1、 a、b两个协程,b io阻塞,完成后,一直没有获取到调度权,会出现什么后果。
2、 a、b两个协程,b io阻塞,2s time out,但是a一直占用执行权,b一直没有获取到调度权,5s后才获得到,b对使用端已经超时,这时候是超时还是不超时

所以设置的timeout,不一定是真实的io waiting,可能是没有获取到执行权。

5:怎么触发读事件的?

因为写io是我们主动操作的,那么读是怎么进行操作的呢?这是一个被动的状态
首先我们了解一个结构体。golang中所有的网络事件和文件读写都用fd进行标识(位于internal包下)。

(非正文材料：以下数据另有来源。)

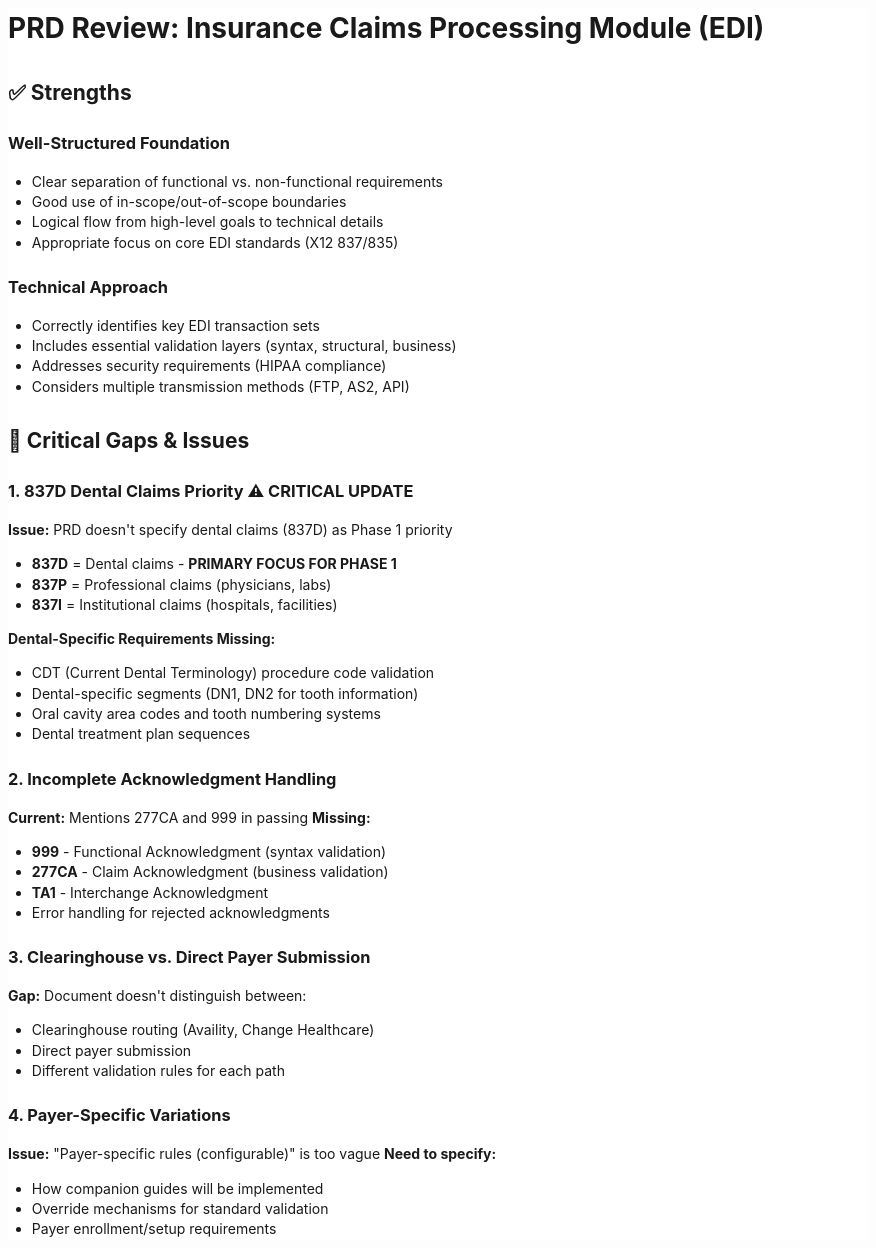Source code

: # PRD Review: Insurance Claims Processing Module (EDI)

## ✅ **Strengths**

### Well-Structured Foundation
- Clear separation of functional vs. non-functional requirements
- Good use of in-scope/out-of-scope boundaries
- Logical flow from high-level goals to technical details
- Appropriate focus on core EDI standards (X12 837/835)

### Technical Approach
- Correctly identifies key EDI transaction sets
- Includes essential validation layers (syntax, structural, business)
- Addresses security requirements (HIPAA compliance)
- Considers multiple transmission methods (FTP, AS2, API)

## 🚨 **Critical Gaps & Issues**

### 1. **837D Dental Claims Priority** ⚠️ **CRITICAL UPDATE**
**Issue:** PRD doesn't specify dental claims (837D) as Phase 1 priority
- **837D** = Dental claims - **PRIMARY FOCUS FOR PHASE 1**
- **837P** = Professional claims (physicians, labs)
- **837I** = Institutional claims (hospitals, facilities)  

**Dental-Specific Requirements Missing:**
- CDT (Current Dental Terminology) procedure code validation
- Dental-specific segments (DN1, DN2 for tooth information)
- Oral cavity area codes and tooth numbering systems
- Dental treatment plan sequences

### 2. **Incomplete Acknowledgment Handling**
**Current:** Mentions 277CA and 999 in passing
**Missing:**
- **999** - Functional Acknowledgment (syntax validation)
- **277CA** - Claim Acknowledgment (business validation)
- **TA1** - Interchange Acknowledgment
- Error handling for rejected acknowledgments

### 3. **Clearinghouse vs. Direct Payer Submission**
**Gap:** Document doesn't distinguish between:
- Clearinghouse routing (Availity, Change Healthcare)
- Direct payer submission
- Different validation rules for each path

### 4. **Payer-Specific Variations**
**Issue:** "Payer-specific rules (configurable)" is too vague
**Need to specify:**
- How companion guides will be implemented
- Override mechanisms for standard validation
- Payer enrollment/setup requirements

// FD is a file descriptor. The net and os packages use this type as a
// field of a larger type representing a network connection or OS file.
type FD struct {
    // Lock sysfd and serialize access to Read and Write methods.
    fdmu fdMutex

    // System file descriptor. Immutable until Close.
    Sysfd int

    // I/O poller.
    pd pollDesc

    // Writev cache.
    iovecs *[]syscall.Iovec

    // Semaphore signaled when file is closed.
    csema uint32

    // Non-zero if this file has been set to blocking mode.
    isBlocking uint32

    // Whether this is a streaming descriptor, as opposed to a
    // packet-based descriptor like a UDP socket. Immutable.
    IsStream bool

    // Whether a zero byte read indicates EOF. This is false for a
    // message based socket connection.
    ZeroReadIsEOF bool

    // Whether this is a file rather than a network socket.
    isFile bool
}

我们看到,fd中关联的pollDesc,通过pollDesc调用了runtime包内部的实现的各种平台的io事件。

当我们进行read操作时(下面是代码截取)

for {
    n, err := ignoringEINTRIO(syscall.Read, fd.Sysfd, p)
    if err != nil {
        n = 0
        if err == syscall.EAGAIN && fd.pd.pollable() {
            if err = fd.pd.waitRead(fd.isFile); err == nil {
                continue
            }
        }
    }
    err = fd.eofError(n, err)
    return n, err
    }

会阻塞调用waiteRead方法,方法内部主要就是调用的runtime_pollWait。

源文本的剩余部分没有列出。